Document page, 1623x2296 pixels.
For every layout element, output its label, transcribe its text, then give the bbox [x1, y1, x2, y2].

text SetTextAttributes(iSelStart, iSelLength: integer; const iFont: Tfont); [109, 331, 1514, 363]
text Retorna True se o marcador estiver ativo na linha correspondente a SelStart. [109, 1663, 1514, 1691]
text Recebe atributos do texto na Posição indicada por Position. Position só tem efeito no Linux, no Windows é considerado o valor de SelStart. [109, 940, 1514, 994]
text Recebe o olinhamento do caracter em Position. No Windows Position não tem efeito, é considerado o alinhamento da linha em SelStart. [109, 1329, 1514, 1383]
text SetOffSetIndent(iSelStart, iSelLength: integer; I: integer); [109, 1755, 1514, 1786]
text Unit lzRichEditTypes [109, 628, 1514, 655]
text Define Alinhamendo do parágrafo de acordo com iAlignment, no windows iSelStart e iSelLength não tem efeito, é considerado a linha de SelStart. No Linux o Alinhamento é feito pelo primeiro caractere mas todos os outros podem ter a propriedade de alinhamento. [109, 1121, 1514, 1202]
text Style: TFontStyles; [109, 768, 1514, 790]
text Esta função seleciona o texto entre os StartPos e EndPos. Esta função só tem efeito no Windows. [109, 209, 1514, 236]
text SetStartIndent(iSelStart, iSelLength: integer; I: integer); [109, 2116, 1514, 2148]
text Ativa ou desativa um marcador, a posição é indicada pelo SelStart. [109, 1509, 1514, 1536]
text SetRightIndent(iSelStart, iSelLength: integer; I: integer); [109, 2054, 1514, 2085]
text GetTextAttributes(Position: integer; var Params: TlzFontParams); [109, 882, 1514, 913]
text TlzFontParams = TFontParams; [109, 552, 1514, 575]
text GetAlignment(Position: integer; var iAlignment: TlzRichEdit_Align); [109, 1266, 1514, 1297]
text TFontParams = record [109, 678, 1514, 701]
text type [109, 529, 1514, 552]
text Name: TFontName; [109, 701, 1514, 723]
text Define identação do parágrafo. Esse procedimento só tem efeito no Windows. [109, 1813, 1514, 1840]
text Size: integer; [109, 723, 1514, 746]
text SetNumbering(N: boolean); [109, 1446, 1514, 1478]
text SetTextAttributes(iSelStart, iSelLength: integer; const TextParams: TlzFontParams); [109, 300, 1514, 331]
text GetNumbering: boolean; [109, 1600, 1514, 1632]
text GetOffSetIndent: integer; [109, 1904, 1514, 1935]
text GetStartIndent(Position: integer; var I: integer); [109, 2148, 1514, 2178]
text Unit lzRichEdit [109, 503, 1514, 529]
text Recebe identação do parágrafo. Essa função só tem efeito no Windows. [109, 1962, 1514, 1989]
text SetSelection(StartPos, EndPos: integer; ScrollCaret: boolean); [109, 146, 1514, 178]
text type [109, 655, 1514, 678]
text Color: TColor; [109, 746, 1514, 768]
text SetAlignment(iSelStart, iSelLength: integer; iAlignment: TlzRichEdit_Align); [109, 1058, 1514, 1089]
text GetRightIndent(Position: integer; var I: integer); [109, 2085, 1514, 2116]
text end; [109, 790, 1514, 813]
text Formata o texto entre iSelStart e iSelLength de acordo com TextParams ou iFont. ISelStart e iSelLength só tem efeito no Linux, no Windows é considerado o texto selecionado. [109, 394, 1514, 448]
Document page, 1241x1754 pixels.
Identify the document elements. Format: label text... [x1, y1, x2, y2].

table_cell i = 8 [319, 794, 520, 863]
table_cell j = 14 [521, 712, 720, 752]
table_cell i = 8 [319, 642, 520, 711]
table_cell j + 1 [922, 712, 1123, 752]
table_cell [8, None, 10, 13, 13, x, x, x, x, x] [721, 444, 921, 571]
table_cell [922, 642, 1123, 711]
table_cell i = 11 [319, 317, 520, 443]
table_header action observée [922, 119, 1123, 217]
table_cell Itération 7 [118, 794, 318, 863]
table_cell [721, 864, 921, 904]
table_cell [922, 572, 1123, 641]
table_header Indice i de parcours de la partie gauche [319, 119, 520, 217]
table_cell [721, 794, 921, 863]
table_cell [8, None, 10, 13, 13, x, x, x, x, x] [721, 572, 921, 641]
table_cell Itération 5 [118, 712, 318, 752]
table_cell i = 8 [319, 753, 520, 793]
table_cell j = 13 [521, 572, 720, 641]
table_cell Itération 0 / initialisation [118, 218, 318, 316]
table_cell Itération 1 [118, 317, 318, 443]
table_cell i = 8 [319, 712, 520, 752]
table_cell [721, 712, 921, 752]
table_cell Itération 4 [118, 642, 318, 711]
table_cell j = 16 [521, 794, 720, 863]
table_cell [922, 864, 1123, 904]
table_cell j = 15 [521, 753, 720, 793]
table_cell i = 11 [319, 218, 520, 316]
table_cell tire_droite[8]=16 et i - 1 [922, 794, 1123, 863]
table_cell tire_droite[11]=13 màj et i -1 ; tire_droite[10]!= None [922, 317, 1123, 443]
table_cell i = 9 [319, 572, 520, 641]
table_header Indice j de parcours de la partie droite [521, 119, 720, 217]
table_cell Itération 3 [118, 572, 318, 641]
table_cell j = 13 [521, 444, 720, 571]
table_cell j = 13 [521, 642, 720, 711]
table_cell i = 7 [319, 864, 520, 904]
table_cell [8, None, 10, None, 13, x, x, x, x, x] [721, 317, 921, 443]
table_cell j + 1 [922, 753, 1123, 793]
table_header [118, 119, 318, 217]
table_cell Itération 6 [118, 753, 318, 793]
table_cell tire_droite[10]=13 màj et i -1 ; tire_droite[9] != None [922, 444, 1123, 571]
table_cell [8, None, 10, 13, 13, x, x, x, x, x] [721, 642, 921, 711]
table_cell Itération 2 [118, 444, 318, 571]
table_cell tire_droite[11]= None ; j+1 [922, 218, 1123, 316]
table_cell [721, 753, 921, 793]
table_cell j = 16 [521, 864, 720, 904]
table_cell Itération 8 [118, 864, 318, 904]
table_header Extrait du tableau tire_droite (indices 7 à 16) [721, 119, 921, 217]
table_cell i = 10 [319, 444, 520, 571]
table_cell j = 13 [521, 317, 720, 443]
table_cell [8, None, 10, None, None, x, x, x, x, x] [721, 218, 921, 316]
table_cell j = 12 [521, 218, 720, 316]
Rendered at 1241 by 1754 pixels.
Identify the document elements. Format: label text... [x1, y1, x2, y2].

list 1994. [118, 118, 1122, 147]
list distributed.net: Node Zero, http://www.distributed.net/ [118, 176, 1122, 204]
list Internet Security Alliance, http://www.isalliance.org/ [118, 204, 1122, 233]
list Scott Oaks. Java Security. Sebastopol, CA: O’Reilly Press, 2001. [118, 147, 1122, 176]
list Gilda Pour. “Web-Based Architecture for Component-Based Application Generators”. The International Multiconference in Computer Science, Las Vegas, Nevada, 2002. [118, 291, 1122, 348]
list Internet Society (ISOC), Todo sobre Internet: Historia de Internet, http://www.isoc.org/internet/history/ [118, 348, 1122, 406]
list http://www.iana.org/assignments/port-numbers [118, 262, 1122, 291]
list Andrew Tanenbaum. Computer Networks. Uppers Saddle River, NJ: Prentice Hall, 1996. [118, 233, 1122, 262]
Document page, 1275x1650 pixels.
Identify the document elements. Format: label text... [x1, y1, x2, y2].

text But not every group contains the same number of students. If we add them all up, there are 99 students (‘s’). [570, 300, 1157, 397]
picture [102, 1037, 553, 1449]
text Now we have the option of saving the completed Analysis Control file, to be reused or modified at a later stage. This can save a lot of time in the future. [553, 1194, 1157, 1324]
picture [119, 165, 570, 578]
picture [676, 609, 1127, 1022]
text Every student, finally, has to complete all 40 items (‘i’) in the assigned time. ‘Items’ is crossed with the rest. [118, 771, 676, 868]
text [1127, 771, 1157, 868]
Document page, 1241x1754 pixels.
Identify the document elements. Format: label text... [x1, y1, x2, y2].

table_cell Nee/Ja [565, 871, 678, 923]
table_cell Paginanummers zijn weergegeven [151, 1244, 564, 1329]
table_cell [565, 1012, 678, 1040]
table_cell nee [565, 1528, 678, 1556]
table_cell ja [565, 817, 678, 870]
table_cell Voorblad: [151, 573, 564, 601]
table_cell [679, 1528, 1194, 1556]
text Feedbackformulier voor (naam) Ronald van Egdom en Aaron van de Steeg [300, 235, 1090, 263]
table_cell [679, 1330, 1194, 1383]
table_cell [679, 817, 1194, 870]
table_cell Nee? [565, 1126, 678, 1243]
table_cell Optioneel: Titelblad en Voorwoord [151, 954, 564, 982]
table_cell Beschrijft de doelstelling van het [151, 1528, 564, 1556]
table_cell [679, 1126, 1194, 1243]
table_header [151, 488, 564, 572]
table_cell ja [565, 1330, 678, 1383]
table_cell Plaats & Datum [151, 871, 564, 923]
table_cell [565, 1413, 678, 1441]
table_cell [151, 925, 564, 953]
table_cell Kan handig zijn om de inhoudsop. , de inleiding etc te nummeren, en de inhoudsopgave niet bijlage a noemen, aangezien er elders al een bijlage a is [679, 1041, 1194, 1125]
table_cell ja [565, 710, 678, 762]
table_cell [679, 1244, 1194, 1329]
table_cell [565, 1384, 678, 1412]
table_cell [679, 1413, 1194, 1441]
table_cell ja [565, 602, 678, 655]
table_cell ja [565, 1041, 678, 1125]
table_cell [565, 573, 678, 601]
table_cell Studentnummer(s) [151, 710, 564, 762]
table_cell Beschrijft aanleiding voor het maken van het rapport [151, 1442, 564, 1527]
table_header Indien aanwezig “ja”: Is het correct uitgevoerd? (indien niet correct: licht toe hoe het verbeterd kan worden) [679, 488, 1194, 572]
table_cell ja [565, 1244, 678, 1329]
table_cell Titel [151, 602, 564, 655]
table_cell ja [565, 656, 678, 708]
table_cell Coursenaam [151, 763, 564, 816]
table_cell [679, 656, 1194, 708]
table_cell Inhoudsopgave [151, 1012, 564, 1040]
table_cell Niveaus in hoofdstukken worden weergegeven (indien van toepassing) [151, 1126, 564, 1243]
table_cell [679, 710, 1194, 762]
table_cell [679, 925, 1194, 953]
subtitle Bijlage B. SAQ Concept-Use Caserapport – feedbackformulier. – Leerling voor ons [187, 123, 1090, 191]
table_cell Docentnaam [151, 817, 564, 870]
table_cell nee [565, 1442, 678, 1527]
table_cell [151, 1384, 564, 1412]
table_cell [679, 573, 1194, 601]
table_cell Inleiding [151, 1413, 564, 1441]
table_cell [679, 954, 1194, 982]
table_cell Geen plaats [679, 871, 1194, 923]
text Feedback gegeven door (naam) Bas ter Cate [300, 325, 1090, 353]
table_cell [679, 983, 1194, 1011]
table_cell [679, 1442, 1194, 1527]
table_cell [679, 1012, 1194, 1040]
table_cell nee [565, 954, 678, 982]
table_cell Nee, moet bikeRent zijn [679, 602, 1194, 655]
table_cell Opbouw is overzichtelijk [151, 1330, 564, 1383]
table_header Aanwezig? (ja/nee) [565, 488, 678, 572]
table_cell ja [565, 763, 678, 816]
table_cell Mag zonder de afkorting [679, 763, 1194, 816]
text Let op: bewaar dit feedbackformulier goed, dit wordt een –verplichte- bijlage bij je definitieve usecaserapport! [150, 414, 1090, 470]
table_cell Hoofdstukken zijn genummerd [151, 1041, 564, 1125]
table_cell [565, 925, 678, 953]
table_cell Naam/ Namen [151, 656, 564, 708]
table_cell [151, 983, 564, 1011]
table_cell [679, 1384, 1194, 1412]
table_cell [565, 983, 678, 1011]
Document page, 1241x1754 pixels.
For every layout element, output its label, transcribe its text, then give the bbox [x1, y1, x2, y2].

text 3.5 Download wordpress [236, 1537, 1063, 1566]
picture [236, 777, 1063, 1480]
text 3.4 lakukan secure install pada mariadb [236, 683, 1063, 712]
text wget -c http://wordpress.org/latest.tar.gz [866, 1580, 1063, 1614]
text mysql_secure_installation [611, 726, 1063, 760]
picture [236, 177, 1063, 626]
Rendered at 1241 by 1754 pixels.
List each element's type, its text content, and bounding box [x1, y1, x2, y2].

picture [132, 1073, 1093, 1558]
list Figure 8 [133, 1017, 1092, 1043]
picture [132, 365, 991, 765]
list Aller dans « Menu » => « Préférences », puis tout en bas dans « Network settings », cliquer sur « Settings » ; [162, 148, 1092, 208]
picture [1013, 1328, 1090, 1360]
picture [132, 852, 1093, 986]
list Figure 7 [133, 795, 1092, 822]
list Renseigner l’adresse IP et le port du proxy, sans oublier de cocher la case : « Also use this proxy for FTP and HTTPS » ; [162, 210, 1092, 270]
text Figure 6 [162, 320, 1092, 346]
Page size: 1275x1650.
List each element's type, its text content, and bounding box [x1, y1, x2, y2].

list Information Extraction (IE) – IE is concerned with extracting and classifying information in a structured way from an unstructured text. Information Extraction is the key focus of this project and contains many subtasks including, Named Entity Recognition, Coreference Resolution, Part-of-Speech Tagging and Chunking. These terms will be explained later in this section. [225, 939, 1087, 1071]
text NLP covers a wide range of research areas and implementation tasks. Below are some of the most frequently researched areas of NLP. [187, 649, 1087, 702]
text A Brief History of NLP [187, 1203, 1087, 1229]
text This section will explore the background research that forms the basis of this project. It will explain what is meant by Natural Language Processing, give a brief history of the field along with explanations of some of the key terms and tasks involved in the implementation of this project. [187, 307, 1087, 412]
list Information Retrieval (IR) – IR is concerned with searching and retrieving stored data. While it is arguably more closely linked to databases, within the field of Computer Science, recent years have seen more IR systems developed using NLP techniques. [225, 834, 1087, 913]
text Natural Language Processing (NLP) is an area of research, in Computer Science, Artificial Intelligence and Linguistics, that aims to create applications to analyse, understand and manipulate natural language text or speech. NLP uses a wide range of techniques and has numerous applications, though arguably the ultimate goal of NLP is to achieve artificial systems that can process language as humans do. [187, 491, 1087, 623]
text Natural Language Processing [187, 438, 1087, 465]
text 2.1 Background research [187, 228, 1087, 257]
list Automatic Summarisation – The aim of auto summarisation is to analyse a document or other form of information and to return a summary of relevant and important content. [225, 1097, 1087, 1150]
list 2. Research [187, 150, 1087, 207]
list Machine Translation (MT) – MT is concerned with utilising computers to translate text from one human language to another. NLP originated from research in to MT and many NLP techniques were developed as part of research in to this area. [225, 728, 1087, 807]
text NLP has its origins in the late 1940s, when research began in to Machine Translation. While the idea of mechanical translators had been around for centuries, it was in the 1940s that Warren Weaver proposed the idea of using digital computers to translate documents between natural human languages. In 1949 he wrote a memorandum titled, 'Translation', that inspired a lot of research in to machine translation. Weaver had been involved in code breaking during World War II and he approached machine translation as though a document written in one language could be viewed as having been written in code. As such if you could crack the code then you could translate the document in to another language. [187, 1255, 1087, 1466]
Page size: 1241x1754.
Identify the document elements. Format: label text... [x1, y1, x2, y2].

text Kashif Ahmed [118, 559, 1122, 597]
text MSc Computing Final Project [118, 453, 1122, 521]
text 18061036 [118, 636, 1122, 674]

______

§ **WORK TO BE COMPLETED**
Copy out the rows verbatim, starting at the row that contains "text Kashif Ahmed [118, 559, 1122, 597]" and ending at the last row.

§ **EXERCISE SOLUTION**
text Kashif Ahmed [118, 559, 1122, 597]
text MSc Computing Final Project [118, 453, 1122, 521]
text 18061036 [118, 636, 1122, 674]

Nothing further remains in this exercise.